In response, the KIA has told locals living in areas close to the town of Waingmaw to leave, prompting some 3,000 people to join those who fled the razed Aungja village as they make for the border with China.
A DVB reporter in Kachin state said that Burmese army battalions were closing in on the KIA’s Brigade 3 in Sanpai, which was being fiercely defended by the rebels.
“There were about 600 to 700 KIA troops in Sanpai and more reinforcements were arriving [on Thursday],” he said. Fighting there has been going on consistently for almost a month, and Burmese forces were also sending additional troops.
The burning of civilian villages is a key part of the army’s so-called Four Cuts strategy, which looks to sever lines of support and communication for Burma’s various ethnic armed groups. Many depend on support, including food and surveillance, from local populations.
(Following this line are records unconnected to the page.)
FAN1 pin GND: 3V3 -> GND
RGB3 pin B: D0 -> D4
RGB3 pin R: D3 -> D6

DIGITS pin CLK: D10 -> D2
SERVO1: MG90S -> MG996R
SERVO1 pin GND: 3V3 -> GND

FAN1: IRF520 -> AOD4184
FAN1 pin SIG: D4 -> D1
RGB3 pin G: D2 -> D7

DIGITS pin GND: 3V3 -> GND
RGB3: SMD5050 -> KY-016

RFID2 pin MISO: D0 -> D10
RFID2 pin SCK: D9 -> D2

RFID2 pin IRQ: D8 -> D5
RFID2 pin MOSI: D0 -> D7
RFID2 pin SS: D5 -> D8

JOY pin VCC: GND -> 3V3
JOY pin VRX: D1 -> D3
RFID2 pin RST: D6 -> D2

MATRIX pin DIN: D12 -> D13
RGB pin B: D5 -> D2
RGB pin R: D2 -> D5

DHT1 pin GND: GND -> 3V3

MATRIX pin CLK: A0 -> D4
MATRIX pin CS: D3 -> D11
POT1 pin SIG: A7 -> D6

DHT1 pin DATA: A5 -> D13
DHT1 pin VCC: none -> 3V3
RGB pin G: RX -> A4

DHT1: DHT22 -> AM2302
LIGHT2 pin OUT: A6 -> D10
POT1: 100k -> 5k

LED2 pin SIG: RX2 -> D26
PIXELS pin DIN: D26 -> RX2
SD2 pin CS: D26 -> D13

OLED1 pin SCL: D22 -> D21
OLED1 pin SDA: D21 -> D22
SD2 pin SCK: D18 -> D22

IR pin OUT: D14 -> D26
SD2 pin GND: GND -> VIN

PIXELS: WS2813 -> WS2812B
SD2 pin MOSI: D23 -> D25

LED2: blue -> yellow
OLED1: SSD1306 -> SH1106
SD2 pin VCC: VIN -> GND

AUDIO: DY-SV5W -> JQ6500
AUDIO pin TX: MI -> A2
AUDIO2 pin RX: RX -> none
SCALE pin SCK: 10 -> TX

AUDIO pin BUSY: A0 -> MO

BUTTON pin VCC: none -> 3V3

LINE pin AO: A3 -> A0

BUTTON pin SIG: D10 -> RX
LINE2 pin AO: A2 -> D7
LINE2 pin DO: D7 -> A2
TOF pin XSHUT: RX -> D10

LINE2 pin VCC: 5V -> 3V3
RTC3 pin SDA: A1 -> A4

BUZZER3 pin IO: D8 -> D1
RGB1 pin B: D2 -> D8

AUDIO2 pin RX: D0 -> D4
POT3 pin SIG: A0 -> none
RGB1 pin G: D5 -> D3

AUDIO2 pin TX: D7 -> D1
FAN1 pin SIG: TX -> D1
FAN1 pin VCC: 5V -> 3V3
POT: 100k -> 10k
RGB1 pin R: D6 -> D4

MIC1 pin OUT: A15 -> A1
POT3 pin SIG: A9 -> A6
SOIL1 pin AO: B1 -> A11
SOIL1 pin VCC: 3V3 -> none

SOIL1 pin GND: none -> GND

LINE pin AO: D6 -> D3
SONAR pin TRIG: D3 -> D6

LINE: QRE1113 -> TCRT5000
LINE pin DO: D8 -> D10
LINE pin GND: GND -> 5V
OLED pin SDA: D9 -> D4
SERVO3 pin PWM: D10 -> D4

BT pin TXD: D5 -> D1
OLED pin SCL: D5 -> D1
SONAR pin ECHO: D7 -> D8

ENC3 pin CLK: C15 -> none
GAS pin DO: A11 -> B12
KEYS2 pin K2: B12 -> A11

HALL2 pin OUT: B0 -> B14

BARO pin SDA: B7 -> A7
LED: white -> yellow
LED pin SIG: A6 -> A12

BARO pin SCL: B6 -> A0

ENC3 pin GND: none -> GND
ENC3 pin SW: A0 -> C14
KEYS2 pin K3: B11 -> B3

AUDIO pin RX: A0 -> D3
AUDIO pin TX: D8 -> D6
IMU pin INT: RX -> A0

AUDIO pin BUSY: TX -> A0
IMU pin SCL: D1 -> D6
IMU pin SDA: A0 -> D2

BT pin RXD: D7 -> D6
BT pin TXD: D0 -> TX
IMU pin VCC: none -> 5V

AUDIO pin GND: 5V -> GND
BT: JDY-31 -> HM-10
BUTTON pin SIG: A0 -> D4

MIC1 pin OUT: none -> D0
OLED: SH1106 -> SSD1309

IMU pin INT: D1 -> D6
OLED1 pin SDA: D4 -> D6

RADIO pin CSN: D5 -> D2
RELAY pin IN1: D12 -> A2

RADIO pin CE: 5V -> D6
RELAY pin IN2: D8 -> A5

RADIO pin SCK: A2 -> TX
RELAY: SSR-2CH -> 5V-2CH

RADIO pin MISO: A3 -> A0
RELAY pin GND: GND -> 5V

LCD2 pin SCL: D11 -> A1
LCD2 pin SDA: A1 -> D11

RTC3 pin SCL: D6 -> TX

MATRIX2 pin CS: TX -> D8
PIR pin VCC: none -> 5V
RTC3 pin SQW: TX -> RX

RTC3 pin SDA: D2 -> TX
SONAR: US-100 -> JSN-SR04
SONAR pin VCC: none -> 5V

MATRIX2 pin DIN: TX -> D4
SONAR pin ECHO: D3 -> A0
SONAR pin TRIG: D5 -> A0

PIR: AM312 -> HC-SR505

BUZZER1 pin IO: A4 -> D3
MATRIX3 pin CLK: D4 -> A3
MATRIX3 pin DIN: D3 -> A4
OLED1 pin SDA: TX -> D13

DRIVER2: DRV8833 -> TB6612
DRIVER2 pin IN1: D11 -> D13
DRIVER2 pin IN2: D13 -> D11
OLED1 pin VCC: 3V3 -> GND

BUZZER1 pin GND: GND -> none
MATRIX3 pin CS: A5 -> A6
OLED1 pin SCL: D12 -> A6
Our reporter said that during the assault on the village, troops attacked a local pastor and his pregnant wife, who is now in hospital. Accusations have been levelled at the Burmese army that it is waging religious persecution against the predominantly Christian Kachin minority, fuelled by reports that it has attacked churches.
The razing of Aungja village comes one month after troops destroyed a number of houses in Namsan Yang village, also close to Waingmaw. Two inhabitants, U Lamalu, 30, and U Jamta, were shot dead, according to the KIA.
The Burmese military has been accused of war crimes in its offensives in Kachin state since June. A film released this week purports to show strong evidence that rape of ethnic women by Burmese troops is endemic, and could be a deliberate policy of the country’s military in its ongoing conflicts in the country’s border regions.
It findings supplement various reports released this year that document cases of rape by soldiers, notably the surveys carried out by the Kachin Women’s Association of Thailand (KWAT) which have found close to 40 incidents of sexual violence in the country’s war-torn northern state since fighting began.